Le cancer, un combat politique
Les mesures de santé publique sont aussi importantes que la recherche, mais nos dirigeants les négligent.
e cancer reste la première cause de mortalité prématurée en France, même si les taux de guérison et de longue rémission augmentent. Les années récentes ont vu le développement de nouveaux traitements, les immunothérapies, fruit des applications des avancées de la recherche fondamentale. Grâce à James Allison et Tasuku Honjo, Prix Nobel de médecine 2018, des anticorps sont utilisés pour activer les défenses immunitaires contre les cellules cancéreuses en bloquant les freins des réponses immunes.
LAvancées réelles, mais limitées
Le traitement des formes sévères du mélanome et de certains cancers du poumon en ont notamment bénéficié. Ainsi, de 20 à 40 % des patients atteints de mélanome métastatique ont une espérance de vie d’au moins cinq ans, contre pratiquement aucun antérieurement. Des malades bénéficiant d’une immunothérapie pour un cancer du poumon ont un gain moyen d’espérance de vie de trente semaines. Grâce à la thérapie génique, la modification de lymphocytes T (appelés « CAR-T » pour « chimeric antigen receptor T ») des patients les rend capables de reconnaître et de tuer certaines formes de cancers des lymphocytes B : leucémie et lymphome.

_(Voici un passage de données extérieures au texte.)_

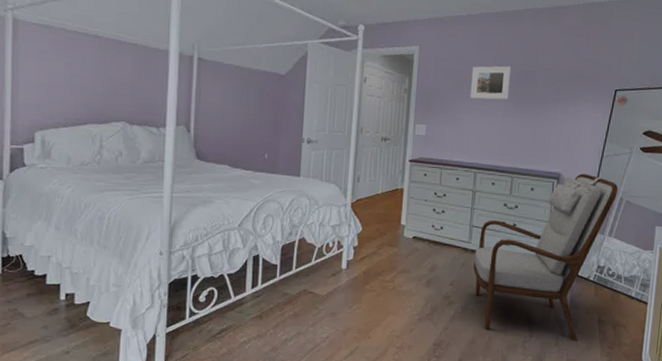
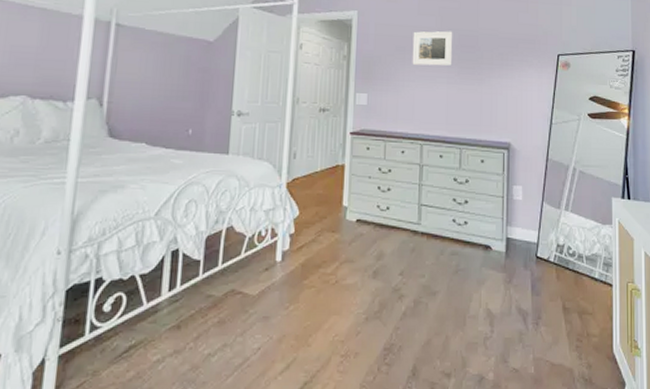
armchair: present [473,173,618,342] -> none [425,142,569,335]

Ces investissements onéreux sont-ils à même de réduire significativement la mortalité due aux cancers ? Dans une certaine mesure oui, mais il est difficile de le quantifier précisément. Ces avancées sont réelles, même si elles sont encore limitées. Il a été estimé aux Etats-Unis en 2018 qu’environ 8 % des patients atteints de cancers en bénéficiaient. De plus, ces traitements ont un prix très élevé, de quelques dizaines de milliers d’euros pour les premiers (anticorps) à quelques centaines de milliers d’euros pour les seconds (CAR-T). Il est très probable que les années à venir verront émerger des améliorations de ces approches, tant la recherche est active en ce domaine et les industriels enclins à proposer de nouveaux médicaments.

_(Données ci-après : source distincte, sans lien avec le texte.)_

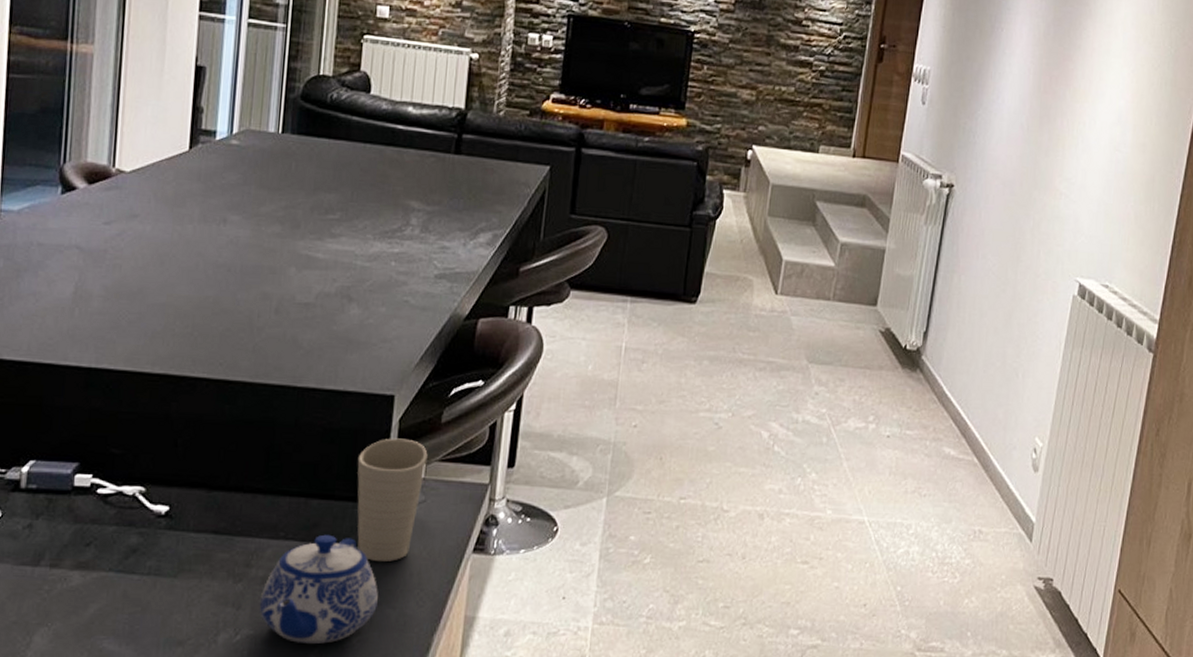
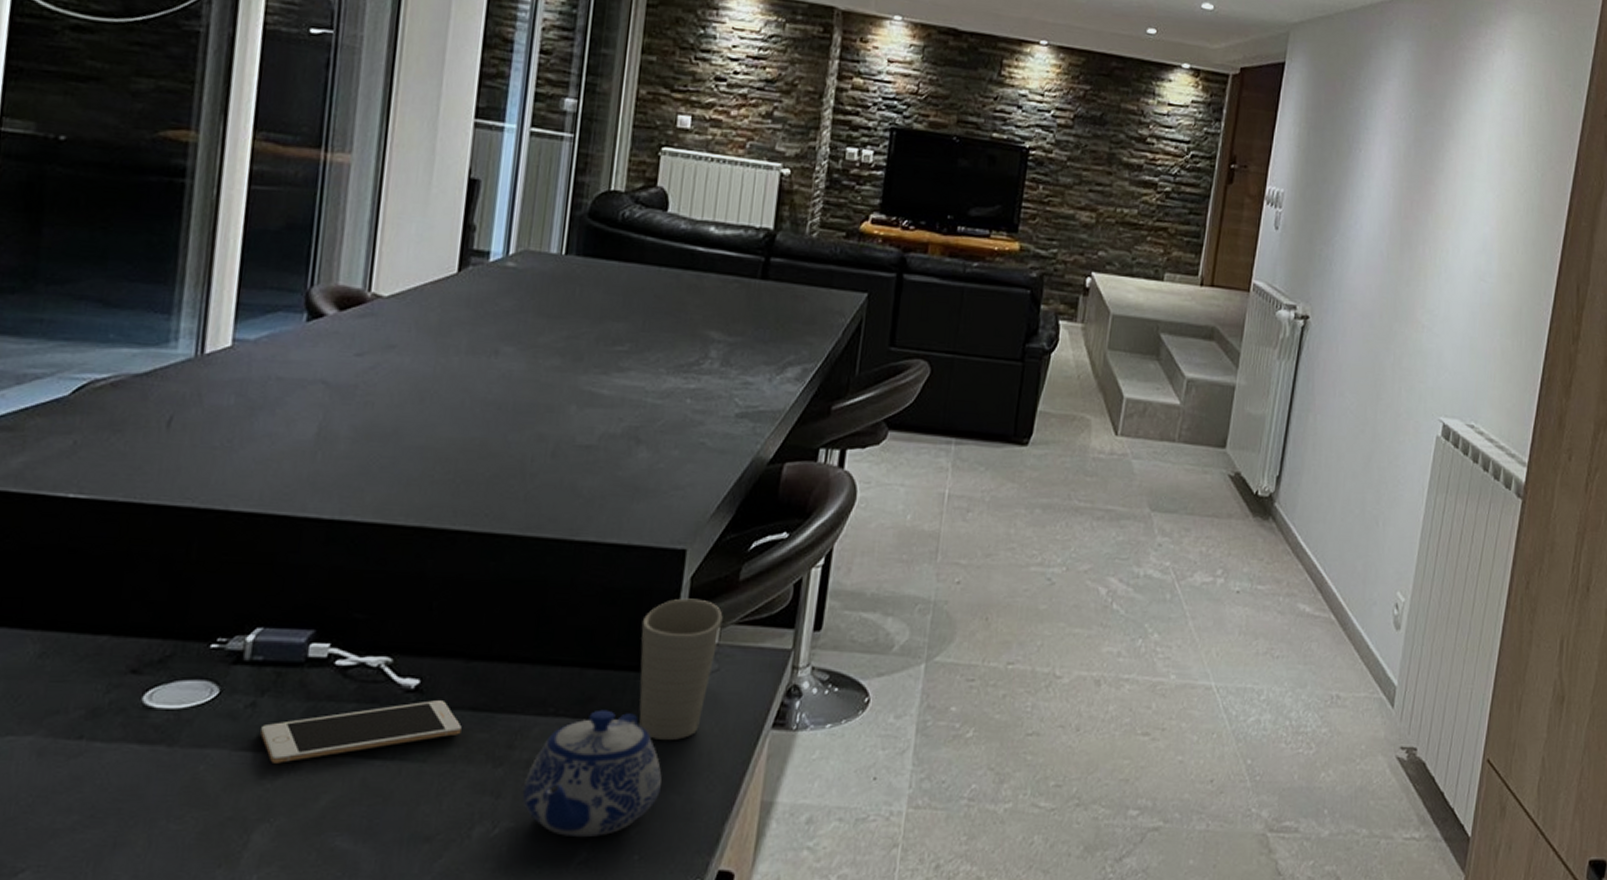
cell phone: none [37,524,206,577] -> present [260,700,462,763]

41 % des cas sont évitables
D’un autre côté, beaucoup de cancers sont évitables :
Santé publique France estime que c’est le cas de 41 % d’entre eux. En effet, nombre de facteurs de risque de développer un cancer sont connus. Ils sont inhérents aux comportements sociaux et concernent plus particulièrement les plus pauvres : consommation de tabac et d’alcool, obésité, défaut d’activité physique, environnement dégradé… La réduction de la mortalité due aux cancers observée aux Etats-Unis ces dernières années (de l’ordre de 2 % par an) est en fait essentiellement liée à la moindre consommation de tabac. Une enquête montre que près de 60 % des décès liés au cancer du poumon pourraient être évités en éliminant les inégalités sociales et leurs conséquences, telles que le tabagisme, notamment. Ces données sont moins médiatisées car moins spectaculaires que tel ou tel progrès scientifique, et sans doute de ce fait moins connues de la population, malgré les efforts entrepris pour lutter contre le tabagisme et l’excès de consommation d’alcool. Un épidémiologiste australien a estimé que la suppression des trois facteurs de risque – tabac, alcool et obésité, auxquels il ajoutait pour son pays l’exposition solaire (cause majeure du mélanome) – éviterait 70 % des cancers ! Alors, comment avancer ?
Braver les résistances économiques
En France, l’Institut national du cancer sensibilise le gouvernement et la population à cet enjeu essentiel de santé publique. Il faut braver nombre de résistances de nature économique, ce qui fait de ce combat un enjeu politique – pensons, par exemple, au strict respect de la loi Evin sur l’alcool. Il est possible, mais non certain, que le contexte de la pandémie de Covid-19 accélère une prise de conscience par les dirigeants de la nécessité de renforcer les actions de santé publique qui intègrent la prévention des cancers, en escomptant une meilleure réception par la population et… une couverture plus large par les médias. Est-ce à dire qu’il faille négliger les avancées dans les traitements du cancer ? Bien sûr que non : elles contribuent à donner de l’espoir aux patients atteints. Il faut faire en sorte qu’ils soient disponibles pour tous – ce qui est plutôt le cas dans notre pays – et puissent être administrés sans retard. Reste la question des prix élevés – trop élevés – de ces médicaments, comme l’ont souligné de nombreux médecins oncologues. Question qui devrait elle aussi faire l’objet d’un traitement politique.
WAlain Fischer est professeur d’immunologie pédiatrique, professeur honoraire au Collège de France, membre de l’Académie des sciences, fondateur de l’Institut Imagine.